L’élu démocrate avait affirmé vouloir explorer les possibilités légales permettant à la ville de New York d’exécuter ce mandat si Benjamin Netanyahu se rendait à l’Assemblée générale des Nations unies prévue en septembre prochain. Après examen des différentes options, son administration a conclu qu’elle ne pouvait pas agir directement.
Dans un message vidéo publié sur les réseaux sociaux, Zohran Mamdani a expliqué que ses services avaient étudié « toutes les voies disponibles », avant de constater que la mairie ne possède pas « l’autorité juridique indépendante nécessaire » pour mettre en œuvre la décision de la CPI.
Le maire de New York a toutefois appelé le gouvernement fédéral américain à intervenir. Selon lui, les autorités nationales disposent des compétences nécessaires pour donner suite au mandat international.
« Le gouvernement fédéral, en revanche, en dispose », a déclaré Zohran Mamdani, encourageant Washington à collaborer avec la Cour pénale internationale afin d’assurer l’exécution de cette décision.
Cette prise de position intervient alors que la venue éventuelle de Benjamin Netanyahu aux États-Unis, dans le cadre de l’Assemblée générale de l’ONU en septembre, alimente les discussions autour de la portée des décisions de la justice internationale.

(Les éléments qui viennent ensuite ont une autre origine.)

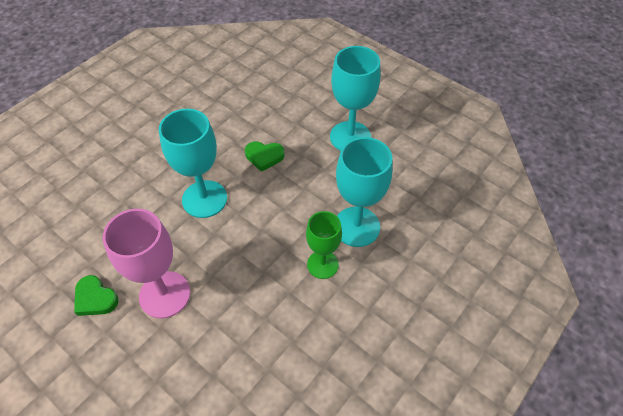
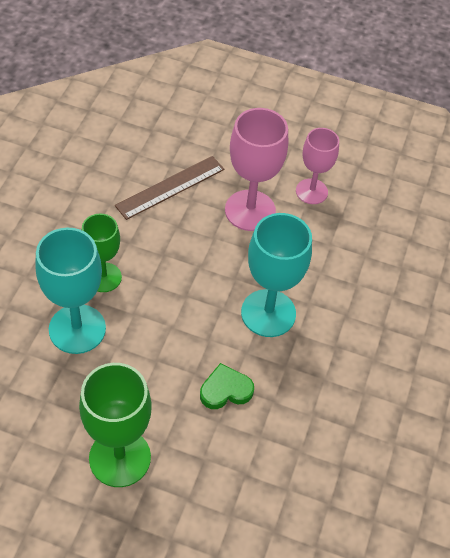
camera: 155 degrees right, 0 degrees up
(95, 298) = (311, 191): green heart -> pink goblet
(226, 344) = (170, 187): none -> brown ruler
(350, 137) = (120, 458): turquoise goblet -> green goblet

Le mandat d’arrêt visant le Premier ministre israélien s’inscrit dans un contexte marqué par de fortes tensions diplomatiques liées au conflit israélo-palestinien. La déclaration du maire de New York relance également le débat sur le rôle des États dans l’application des décisions prises par les juridictions internationales.
Aux États-Unis, cette question reste particulièrement sensible en raison des relations stratégiques entre Washington et Israël et de la position américaine vis-à-vis de la Cour pénale internationale.
Alors que plusieurs dirigeants mondiaux sont attendus à New York pour la prochaine Assemblée générale des Nations unies, l’appel de Zohran Mamdani place désormais la responsabilité d’une éventuelle action entre les mains du gouvernement fédéral américain.